“Squid Game” is a wet dream for North Korean leader Kim Jong Un, according to outside observers of the regime.
The wildly popular Netflix series about desperate, debt-ridden South Koreans playing a series of children’s games to see who will survive and win a multi-million dollar prize paints Seoul in a terrible light — just how Kim likes it.
“Kim’s got to be thrilled at how South Korea is being depicted to the world,” Michael Madden, a nonresident fellow at the Stinson Center and an expert on North Korea, told The Post. “He’s always railing about the influence of the West and the consumerism and of South Korean and American society. He’s got to be loving ‘Squid Game.’”
Kim has been known to rail against what he calls the “decadent lifestyle” of the West. Though he and his family are known for their secret consumption of a wide variety of luxury products imported underground from overseas, Kim presents himself as a stern nationalist out to preserve traditional Korean values.
In May, he reportedly banned skinny jeans and mullets as part of his regime’s crackdown on capitalistic culture among youth. That move came after North Korea state media published a warning warning capitalism had to be kept from “seeping” into the country.
North Korean state media called “Squid Game” is an example of the “beastly” nature of “South Korean capitalist society where mankind is annihilated by extreme competition.”

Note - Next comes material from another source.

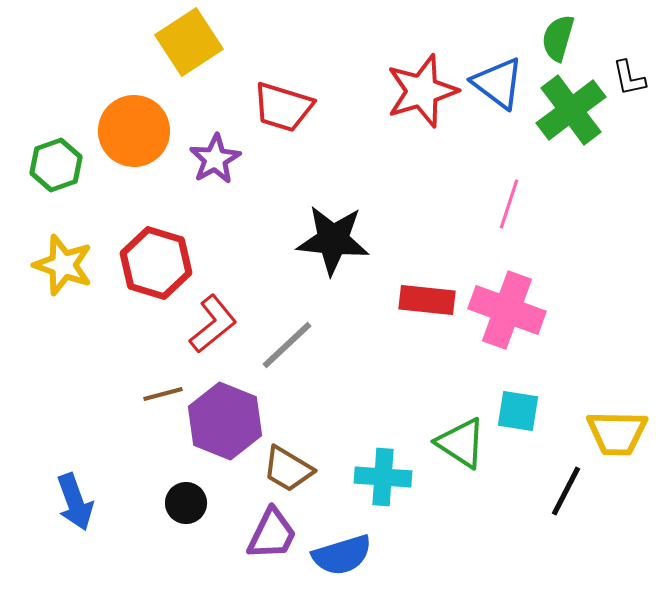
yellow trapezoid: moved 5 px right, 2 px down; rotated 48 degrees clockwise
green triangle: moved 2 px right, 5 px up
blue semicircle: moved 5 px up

The site also slammed the series, saying “Squid Game” shows an“unequal society where the strong exploit the weak.”
Gordon Chang, author of “Losing South Korea,” said it’s no coincidence that “Squid Game” as well as the Oscar-winning film “Parasite” which also showed South Koreans in a poor light played right into the hands of Kim Jong Un,
Chang said the leftist government of South Korea president Moon Jae-in, is trying to “destroy democracy and restore unification with North Korea.”
“The filmmakers are also leftist and they’re from a generation in South Korea that hates America,” Chang said. “They’re made South Korea look horrific – even though it’s really not that bad — and the North Koreans love this and are taking advantage of it. They all think they’re involved in this existential struggle.:”

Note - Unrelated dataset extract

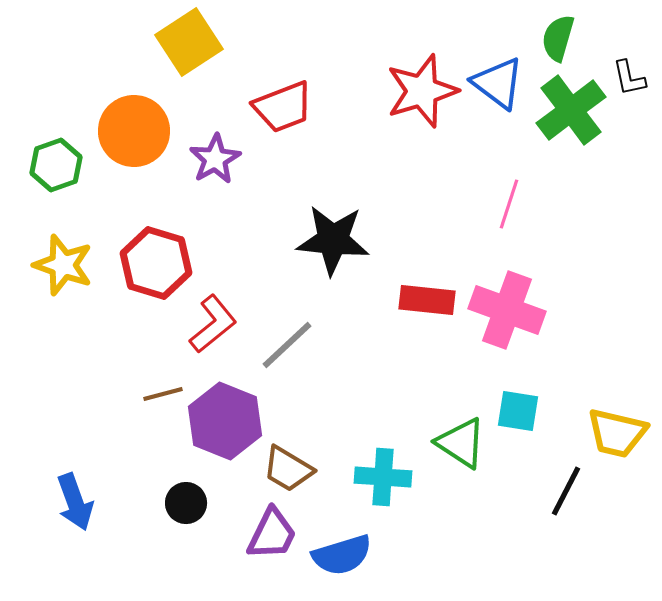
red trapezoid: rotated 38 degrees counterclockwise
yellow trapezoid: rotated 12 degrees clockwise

But Sean King, an Asia expert at Park Strategies, said he disagrees that “Squid Game” will be a win for Kim — not at least in the long term.
“What “Squid Game’ does is allow people in other countries to see South Koreans as people with the same problems they do,” King said. “They can relate to South Koreans more. It humanizes them even if they are being shown in a bad light.. It makes them more like us which long term is not good for Kim. He doesn’t people relating more to South Koreans.”